I like revision because it's working with something you already have. You can't make a cake without flour and sugar and various other ingredients, and it's the same with a story. Even if it's a half-baked mess, you can add more ingredients or change the proportions and cook it a little more until you get lucky. The more you do it, the luckier you get, too.
One advantage of self-publishing is that you can go back to a WIP if you're not happy with it and not have other people screaming at you to hurry up. You can put it away and look at it again after time gives you more perspective. When you do come back, you're not as invested in it so killing your darlings won't upset you as much.

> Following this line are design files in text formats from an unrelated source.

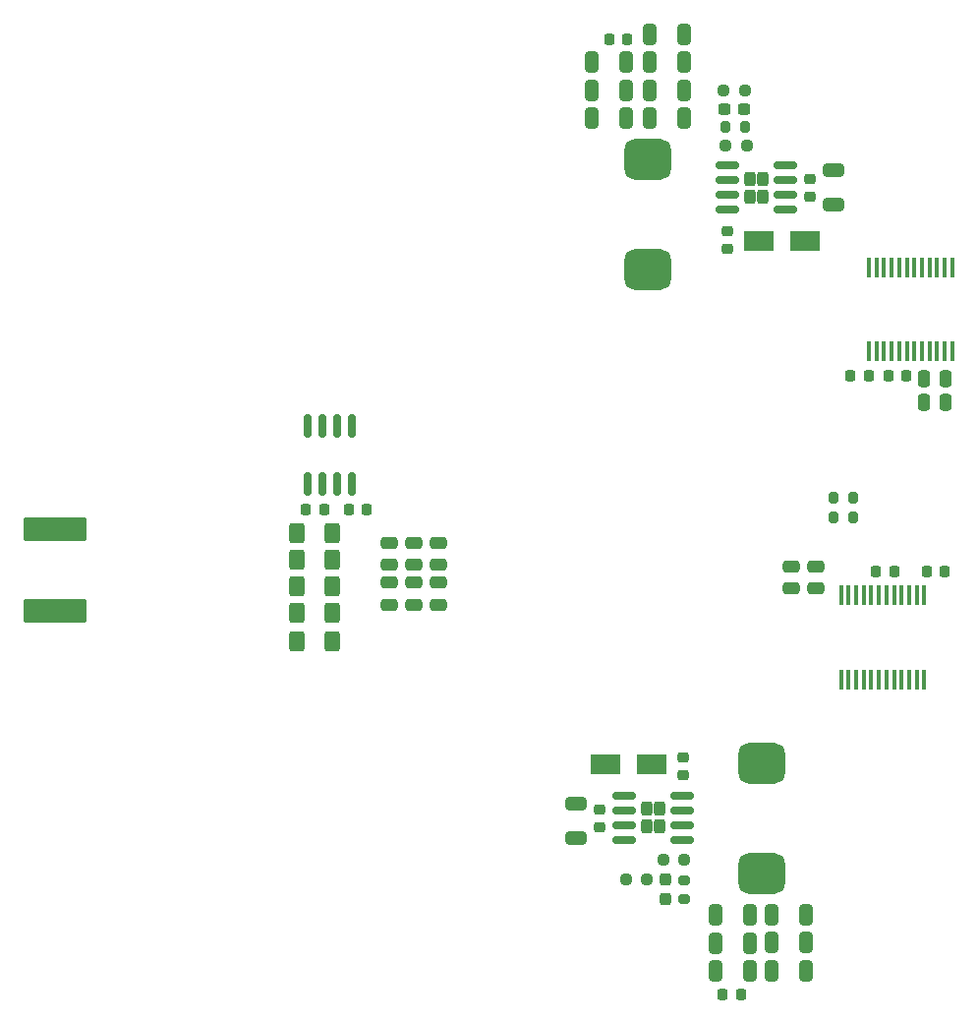
<source format=gbr>
%TF.GenerationSoftware,KiCad,Pcbnew,(6.0.9)*%
%TF.CreationDate,2023-02-26T12:01:52+02:00*%
%TF.ProjectId,Power,506f7765-722e-46b6-9963-61645f706362,rev?*%
%TF.SameCoordinates,Original*%
%TF.FileFunction,Paste,Bot*%
%TF.FilePolarity,Positive*%
%FSLAX46Y46*%
G04 Gerber Fmt 4.6, Leading zero omitted, Abs format (unit mm)*
G04 Created by KiCad (PCBNEW (6.0.9)) date 2023-02-26 12:01:52*
%MOMM*%
%LPD*%
G01*
G04 APERTURE LIST*
G04 Aperture macros list*
%AMRoundRect*
0 Rectangle with rounded corners*
0 $1 Rounding radius*
0 $2 $3 $4 $5 $6 $7 $8 $9 X,Y pos of 4 corners*
0 Add a 4 corners polygon primitive as box body*
4,1,4,$2,$3,$4,$5,$6,$7,$8,$9,$2,$3,0*
0 Add four circle primitives for the rounded corners*
1,1,$1+$1,$2,$3*
1,1,$1+$1,$4,$5*
1,1,$1+$1,$6,$7*
1,1,$1+$1,$8,$9*
0 Add four rect primitives between the rounded corners*
20,1,$1+$1,$2,$3,$4,$5,0*
20,1,$1+$1,$4,$5,$6,$7,0*
20,1,$1+$1,$6,$7,$8,$9,0*
20,1,$1+$1,$8,$9,$2,$3,0*%
G04 Aperture macros list end*
%ADD10RoundRect,0.250000X-0.475000X0.250000X-0.475000X-0.250000X0.475000X-0.250000X0.475000X0.250000X0*%
%ADD11RoundRect,0.875000X-1.125000X0.875000X-1.125000X-0.875000X1.125000X-0.875000X1.125000X0.875000X0*%
%ADD12RoundRect,0.250000X-0.325000X-0.650000X0.325000X-0.650000X0.325000X0.650000X-0.325000X0.650000X0*%
%ADD13RoundRect,0.250000X0.325000X0.650000X-0.325000X0.650000X-0.325000X-0.650000X0.325000X-0.650000X0*%
%ADD14RoundRect,0.225000X-0.225000X-0.250000X0.225000X-0.250000X0.225000X0.250000X-0.225000X0.250000X0*%
%ADD15RoundRect,0.200000X0.200000X0.275000X-0.200000X0.275000X-0.200000X-0.275000X0.200000X-0.275000X0*%
%ADD16RoundRect,0.250001X2.474999X-0.799999X2.474999X0.799999X-2.474999X0.799999X-2.474999X-0.799999X0*%
%ADD17RoundRect,0.225000X0.225000X0.250000X-0.225000X0.250000X-0.225000X-0.250000X0.225000X-0.250000X0*%
%ADD18RoundRect,0.250000X0.650000X-0.325000X0.650000X0.325000X-0.650000X0.325000X-0.650000X-0.325000X0*%
%ADD19RoundRect,0.200000X-0.200000X-0.275000X0.200000X-0.275000X0.200000X0.275000X-0.200000X0.275000X0*%
%ADD20RoundRect,0.237500X-0.250000X-0.237500X0.250000X-0.237500X0.250000X0.237500X-0.250000X0.237500X0*%
%ADD21RoundRect,0.250000X-0.400000X-0.625000X0.400000X-0.625000X0.400000X0.625000X-0.400000X0.625000X0*%
%ADD22R,0.450000X1.750000*%
%ADD23RoundRect,0.237500X0.250000X0.237500X-0.250000X0.237500X-0.250000X-0.237500X0.250000X-0.237500X0*%
%ADD24RoundRect,0.237500X0.237500X-0.300000X0.237500X0.300000X-0.237500X0.300000X-0.237500X-0.300000X0*%
%ADD25RoundRect,0.225000X0.250000X-0.225000X0.250000X0.225000X-0.250000X0.225000X-0.250000X-0.225000X0*%
%ADD26R,2.500000X1.800000*%
%ADD27RoundRect,0.875000X1.125000X-0.875000X1.125000X0.875000X-1.125000X0.875000X-1.125000X-0.875000X0*%
%ADD28RoundRect,0.225000X-0.250000X0.225000X-0.250000X-0.225000X0.250000X-0.225000X0.250000X0.225000X0*%
%ADD29RoundRect,0.200000X0.275000X-0.200000X0.275000X0.200000X-0.275000X0.200000X-0.275000X-0.200000X0*%
%ADD30RoundRect,0.250000X0.475000X-0.250000X0.475000X0.250000X-0.475000X0.250000X-0.475000X-0.250000X0*%
%ADD31RoundRect,0.150000X-0.150000X0.825000X-0.150000X-0.825000X0.150000X-0.825000X0.150000X0.825000X0*%
%ADD32RoundRect,0.240000X-0.240000X-0.385000X0.240000X-0.385000X0.240000X0.385000X-0.240000X0.385000X0*%
%ADD33RoundRect,0.150000X-0.825000X-0.150000X0.825000X-0.150000X0.825000X0.150000X-0.825000X0.150000X0*%
%ADD34RoundRect,0.237500X0.300000X0.237500X-0.300000X0.237500X-0.300000X-0.237500X0.300000X-0.237500X0*%
%ADD35RoundRect,0.250000X0.250000X0.475000X-0.250000X0.475000X-0.250000X-0.475000X0.250000X-0.475000X0*%
%ADD36RoundRect,0.240000X0.240000X0.385000X-0.240000X0.385000X-0.240000X-0.385000X0.240000X-0.385000X0*%
%ADD37RoundRect,0.150000X0.825000X0.150000X-0.825000X0.150000X-0.825000X-0.150000X0.825000X-0.150000X0*%
%ADD38RoundRect,0.250000X-0.650000X0.325000X-0.650000X-0.325000X0.650000X-0.325000X0.650000X0.325000X0*%
G04 APERTURE END LIST*
D10*
%TO.C,C3*%
X79100000Y-107900000D03*
X79100000Y-109800000D03*
%TD*%
D11*
%TO.C,L1*%
X107025000Y-123400000D03*
X107025000Y-132900000D03*
%TD*%
D10*
%TO.C,C10*%
X111600000Y-106500000D03*
X111600000Y-108400000D03*
%TD*%
D12*
%TO.C,C29*%
X97325000Y-63100000D03*
X100275000Y-63100000D03*
%TD*%
D13*
%TO.C,C18*%
X105975000Y-138900000D03*
X103025000Y-138900000D03*
%TD*%
D14*
%TO.C,C2*%
X71425000Y-101600000D03*
X72975000Y-101600000D03*
%TD*%
D15*
%TO.C,R4*%
X105525000Y-68700000D03*
X103875000Y-68700000D03*
%TD*%
D16*
%TO.C,F1*%
X46100000Y-110275000D03*
X46100000Y-103325000D03*
%TD*%
D10*
%TO.C,C39*%
X76990000Y-107900000D03*
X76990000Y-109800000D03*
%TD*%
D17*
%TO.C,C8*%
X116175000Y-90100000D03*
X114625000Y-90100000D03*
%TD*%
D14*
%TO.C,C4*%
X116825000Y-106900000D03*
X118375000Y-106900000D03*
%TD*%
D18*
%TO.C,C24*%
X113125000Y-75370000D03*
X113125000Y-72420000D03*
%TD*%
D19*
%TO.C,R1*%
X113175000Y-100600000D03*
X114825000Y-100600000D03*
%TD*%
D20*
%TO.C,R6*%
X103887500Y-70300000D03*
X105712500Y-70300000D03*
%TD*%
D21*
%TO.C,R9*%
X66900000Y-110500000D03*
X70000000Y-110500000D03*
%TD*%
D22*
%TO.C,U1*%
X116225000Y-80800000D03*
X116875000Y-80800000D03*
X117525000Y-80800000D03*
X118175000Y-80800000D03*
X118825000Y-80800000D03*
X119475000Y-80800000D03*
X120125000Y-80800000D03*
X120775000Y-80800000D03*
X121425000Y-80800000D03*
X122075000Y-80800000D03*
X122725000Y-80800000D03*
X123375000Y-80800000D03*
X123375000Y-88000000D03*
X122725000Y-88000000D03*
X122075000Y-88000000D03*
X121425000Y-88000000D03*
X120775000Y-88000000D03*
X120125000Y-88000000D03*
X119475000Y-88000000D03*
X118825000Y-88000000D03*
X118175000Y-88000000D03*
X117525000Y-88000000D03*
X116875000Y-88000000D03*
X116225000Y-88000000D03*
%TD*%
D23*
%TO.C,R5*%
X100312500Y-131700000D03*
X98487500Y-131700000D03*
%TD*%
D21*
%TO.C,R7*%
X66900000Y-108200000D03*
X70000000Y-108200000D03*
%TD*%
D12*
%TO.C,C30*%
X97325000Y-60700000D03*
X100275000Y-60700000D03*
%TD*%
D24*
%TO.C,C16*%
X98700000Y-135162500D03*
X98700000Y-133437500D03*
%TD*%
D22*
%TO.C,U2*%
X120975000Y-116200000D03*
X120325000Y-116200000D03*
X119675000Y-116200000D03*
X119025000Y-116200000D03*
X118375000Y-116200000D03*
X117725000Y-116200000D03*
X117075000Y-116200000D03*
X116425000Y-116200000D03*
X115775000Y-116200000D03*
X115125000Y-116200000D03*
X114475000Y-116200000D03*
X113825000Y-116200000D03*
X113825000Y-109000000D03*
X114475000Y-109000000D03*
X115125000Y-109000000D03*
X115775000Y-109000000D03*
X116425000Y-109000000D03*
X117075000Y-109000000D03*
X117725000Y-109000000D03*
X118375000Y-109000000D03*
X119025000Y-109000000D03*
X119675000Y-109000000D03*
X120325000Y-109000000D03*
X120975000Y-109000000D03*
%TD*%
D25*
%TO.C,C23*%
X104025000Y-79170000D03*
X104025000Y-77620000D03*
%TD*%
D26*
%TO.C,D1*%
X93525000Y-123500000D03*
X97525000Y-123500000D03*
%TD*%
D27*
%TO.C,L2*%
X97125000Y-80945000D03*
X97125000Y-71445000D03*
%TD*%
D28*
%TO.C,C14*%
X93025000Y-127425000D03*
X93025000Y-128975000D03*
%TD*%
D29*
%TO.C,R3*%
X100300000Y-135125000D03*
X100300000Y-133475000D03*
%TD*%
D12*
%TO.C,C17*%
X107825000Y-141300000D03*
X110775000Y-141300000D03*
%TD*%
D30*
%TO.C,C37*%
X79110000Y-106350000D03*
X79110000Y-104450000D03*
%TD*%
D20*
%TO.C,R11*%
X103687500Y-65500000D03*
X105512500Y-65500000D03*
%TD*%
D30*
%TO.C,C35*%
X77000000Y-106350000D03*
X77000000Y-104450000D03*
%TD*%
D17*
%TO.C,C1*%
X69275000Y-101600000D03*
X67725000Y-101600000D03*
%TD*%
D31*
%TO.C,U5*%
X67895000Y-94425000D03*
X69165000Y-94425000D03*
X70435000Y-94425000D03*
X71705000Y-94425000D03*
X71705000Y-99375000D03*
X70435000Y-99375000D03*
X69165000Y-99375000D03*
X67895000Y-99375000D03*
%TD*%
D23*
%TO.C,R10*%
X97112500Y-133400000D03*
X95287500Y-133400000D03*
%TD*%
D17*
%TO.C,C34*%
X95375000Y-61100000D03*
X93825000Y-61100000D03*
%TD*%
D25*
%TO.C,C25*%
X111125000Y-74670000D03*
X111125000Y-73120000D03*
%TD*%
D19*
%TO.C,R8*%
X113185000Y-102250000D03*
X114835000Y-102250000D03*
%TD*%
D28*
%TO.C,C12*%
X100225000Y-122925000D03*
X100225000Y-124475000D03*
%TD*%
D14*
%TO.C,C11*%
X121225000Y-106900000D03*
X122775000Y-106900000D03*
%TD*%
D32*
%TO.C,U4*%
X105955000Y-74645000D03*
X107095000Y-74645000D03*
X107095000Y-73145000D03*
X105955000Y-73145000D03*
D33*
X104050000Y-75800000D03*
X104050000Y-74530000D03*
X104050000Y-73260000D03*
X104050000Y-71990000D03*
X109000000Y-71990000D03*
X109000000Y-73260000D03*
X109000000Y-74530000D03*
X109000000Y-75800000D03*
%TD*%
D10*
%TO.C,C9*%
X109550000Y-106500000D03*
X109550000Y-108400000D03*
%TD*%
D21*
%TO.C,R12*%
X66900000Y-105900000D03*
X70000000Y-105900000D03*
%TD*%
D13*
%TO.C,C19*%
X105955000Y-141320000D03*
X103005000Y-141320000D03*
%TD*%
D30*
%TO.C,C36*%
X74900000Y-106350000D03*
X74900000Y-104450000D03*
%TD*%
D10*
%TO.C,C38*%
X74900000Y-107900000D03*
X74900000Y-109800000D03*
%TD*%
D34*
%TO.C,C26*%
X105462500Y-67100000D03*
X103737500Y-67100000D03*
%TD*%
D13*
%TO.C,C33*%
X95275000Y-67900000D03*
X92325000Y-67900000D03*
%TD*%
%TO.C,C31*%
X95275000Y-63100000D03*
X92325000Y-63100000D03*
%TD*%
D12*
%TO.C,C28*%
X97325000Y-65500000D03*
X100275000Y-65500000D03*
%TD*%
D13*
%TO.C,C32*%
X95275000Y-65500000D03*
X92325000Y-65500000D03*
%TD*%
D21*
%TO.C,R13*%
X66900000Y-103600000D03*
X70000000Y-103600000D03*
%TD*%
D12*
%TO.C,C22*%
X107825000Y-136500000D03*
X110775000Y-136500000D03*
%TD*%
D35*
%TO.C,C6*%
X122850000Y-92400000D03*
X120950000Y-92400000D03*
%TD*%
D12*
%TO.C,C27*%
X97325000Y-67900000D03*
X100275000Y-67900000D03*
%TD*%
%TO.C,C20*%
X107825000Y-138890000D03*
X110775000Y-138890000D03*
%TD*%
D36*
%TO.C,U3*%
X98195000Y-128850000D03*
X98195000Y-127350000D03*
X97055000Y-127350000D03*
X97055000Y-128850000D03*
D37*
X100100000Y-126195000D03*
X100100000Y-127465000D03*
X100100000Y-128735000D03*
X100100000Y-130005000D03*
X95150000Y-130005000D03*
X95150000Y-128735000D03*
X95150000Y-127465000D03*
X95150000Y-126195000D03*
%TD*%
D17*
%TO.C,C21*%
X105175000Y-143300000D03*
X103625000Y-143300000D03*
%TD*%
D13*
%TO.C,C15*%
X105975000Y-136500000D03*
X103025000Y-136500000D03*
%TD*%
D21*
%TO.C,R2*%
X66900000Y-112900000D03*
X70000000Y-112900000D03*
%TD*%
D17*
%TO.C,C5*%
X119450000Y-90100000D03*
X117900000Y-90100000D03*
%TD*%
D38*
%TO.C,C13*%
X91025000Y-126925000D03*
X91025000Y-129875000D03*
%TD*%
D35*
%TO.C,C7*%
X122850000Y-90300000D03*
X120950000Y-90300000D03*
%TD*%
D26*
%TO.C,D2*%
X110725000Y-78495000D03*
X106725000Y-78495000D03*
%TD*%
M02*

</source>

I never throw anything away (Flash drives are a wonderful invention) and I recycle stuff fairly often. The October 2017 issue of Sherlock Holmes Mystery Magazine features "Death by Water," which received its first rejection in 2009. My spread sheet says I sent out three different versions of that story before I got it right. Another story that first crossed the street in 2010 will appear in the May/June 2018 issue of Alfred Hitchcock Mystery Magazine. In 2005, I interviewed several people and did lots of research for a book that I thought would feature Woody Guthrie. I moved it to Connecticut in 2011, and discovered the plot didn't work. Several supporting characters worked perfectly for The Kids Are All Right in 2014. Postcards of the Hanging was my sixth-year project in grad school in 1980, and about 90% of what appeared in 2013 is what I wrote then, but re-sequenced with flashbacks to introduce the conflict earlier.
This week, Before You Accuse Me, the fourth Woody Guthrie novel, makes its debut. I first conceived of the story (Including the title, which never changed, a first for me) in 2004, but knew it was the fourth or fifth book because I had to develop the intervening backstory first. That took nearly 14 years, but about half of what I thought up back then remains and the rest is stronger for the time away. The biggest change is the move from San Francisco (which would have required LOTS of research) to Connecticut, where I live. That made geography easier to work with and allowed me to feature Hartford cops Trash & Byrne as supporting characters.
It never gets easier, but you get better.